Unklar war, ob es sich bei dem Verdächtigen um einen mutmaßlichen "einsamen Wolf" handelt oder ob er Mittäter hatte. Bereits am Sonntag hatte die Polizei laut Medienberichten bei einer Verkehrskontrolle die fünf Insassen eines Fahrzeugs im Zusammenhang mit dem Anschlag von Chelsea festgenommen: Die Männer sollen der Zeitung "New York Times" zufolge in Verbindung zu Rahami stehen.

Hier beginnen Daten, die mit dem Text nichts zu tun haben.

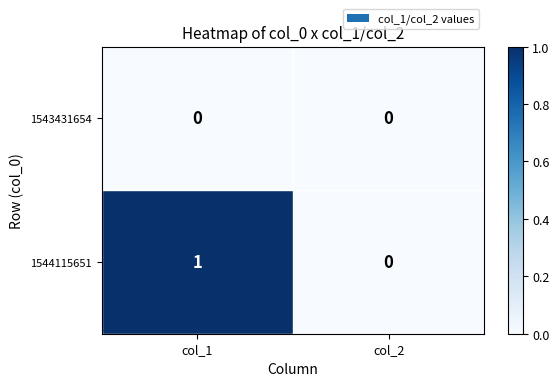

True or false: 1544115651 has a value of 1 at col_2.

False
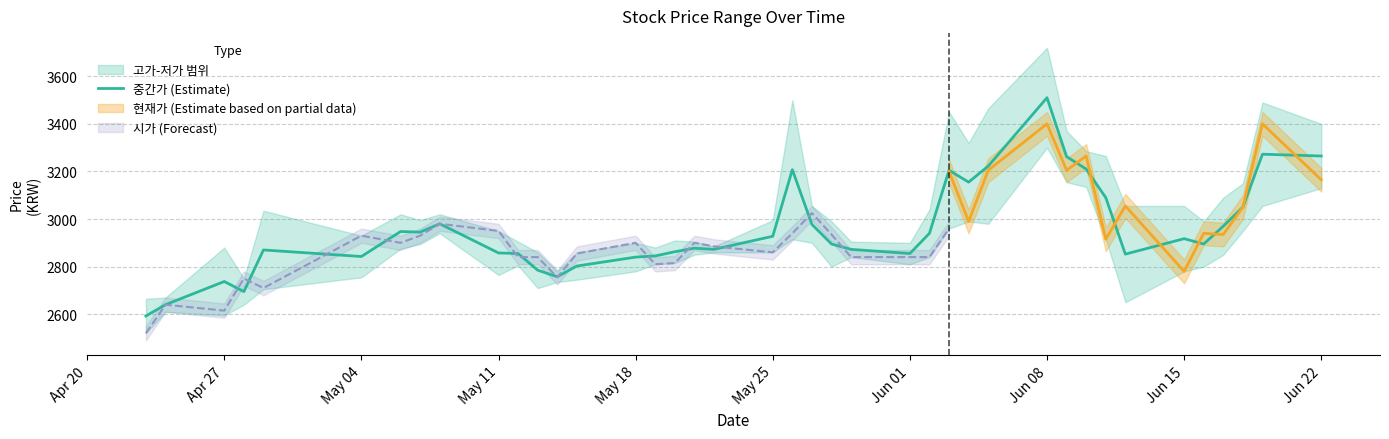

What is the maximum value for 중간가 (Estimate)?

3510.0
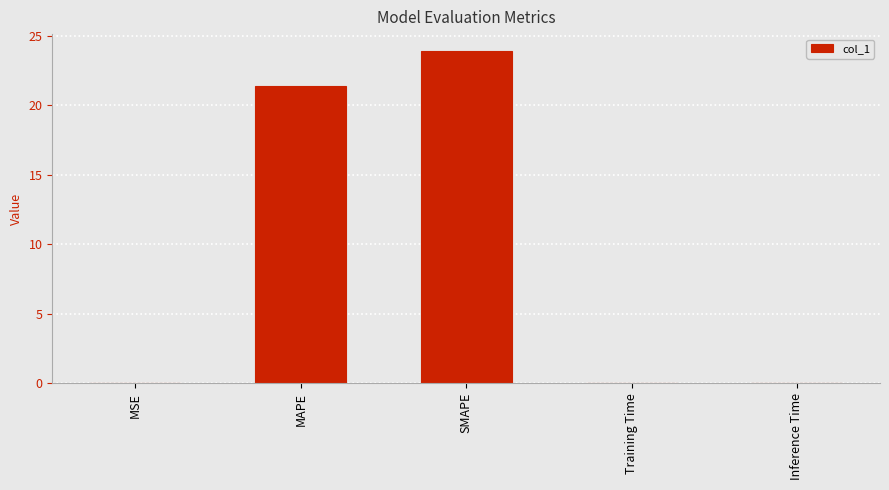

The chart shows a value of 0.0 at Inference Time. True or false?

True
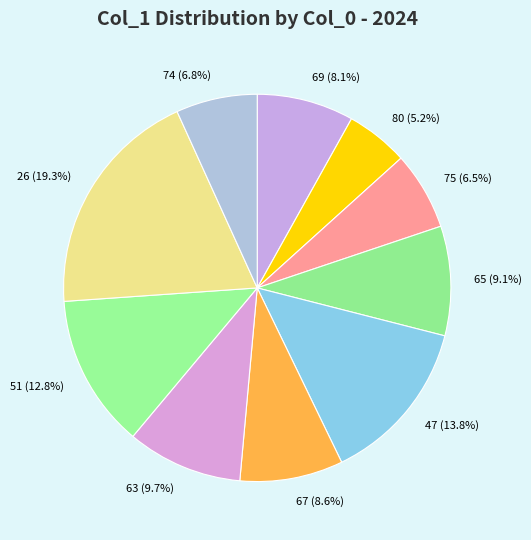

Is it true that 80 is 1% of the pie?

False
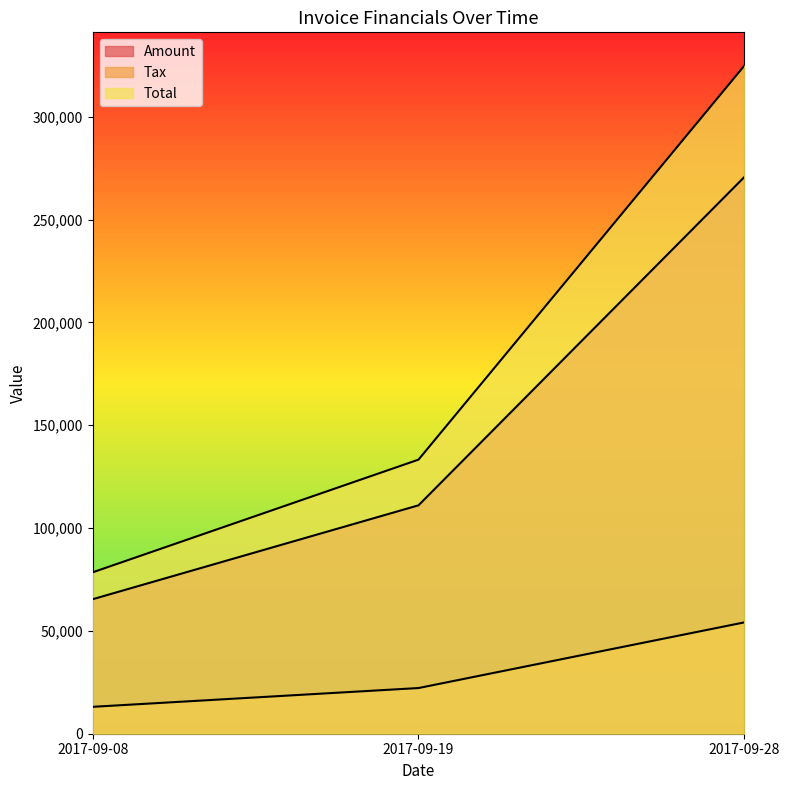

What is the difference between the highest and lowest values at 2017-09-28?

270651.6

Noch bekannte sich niemand zu der Tat

Zu den Anschlägen in New York und New Jersey aber bekannte sich zunächst niemand - ganz im Gegensatz zu einem Messerattentat im Mittelweststaat Minnesota vom Wochenende, für das die Jihadistenmiliz "Islamischer Staat" (IS) die Verantwortung übernahm. Bei diesem Angriff in einem Einkaufszentrum der Stadt St. Cloud hatte der Täter neun Menschen verletzt, bevor er von einem Polizisten erschossen wurde.

Obama: Furcht nicht nachgeben

US-Präsident Barack Obama appellierte an seine Landsleute, "nicht der Furcht nachzugeben". Die Urheber der Anschläge wollten die Werte des Landes untergraben, sagte Obama in New York, wo er am Dienstag an der UN-Generaldebatte teilnehmen will. Nach den Anschlägen wurden in der Millionenmetropole die Sicherheitsvorkehrungen durch die Entsendung von tausend zusätzlichen Polizisten und Nationalgardisten massiv verschärft.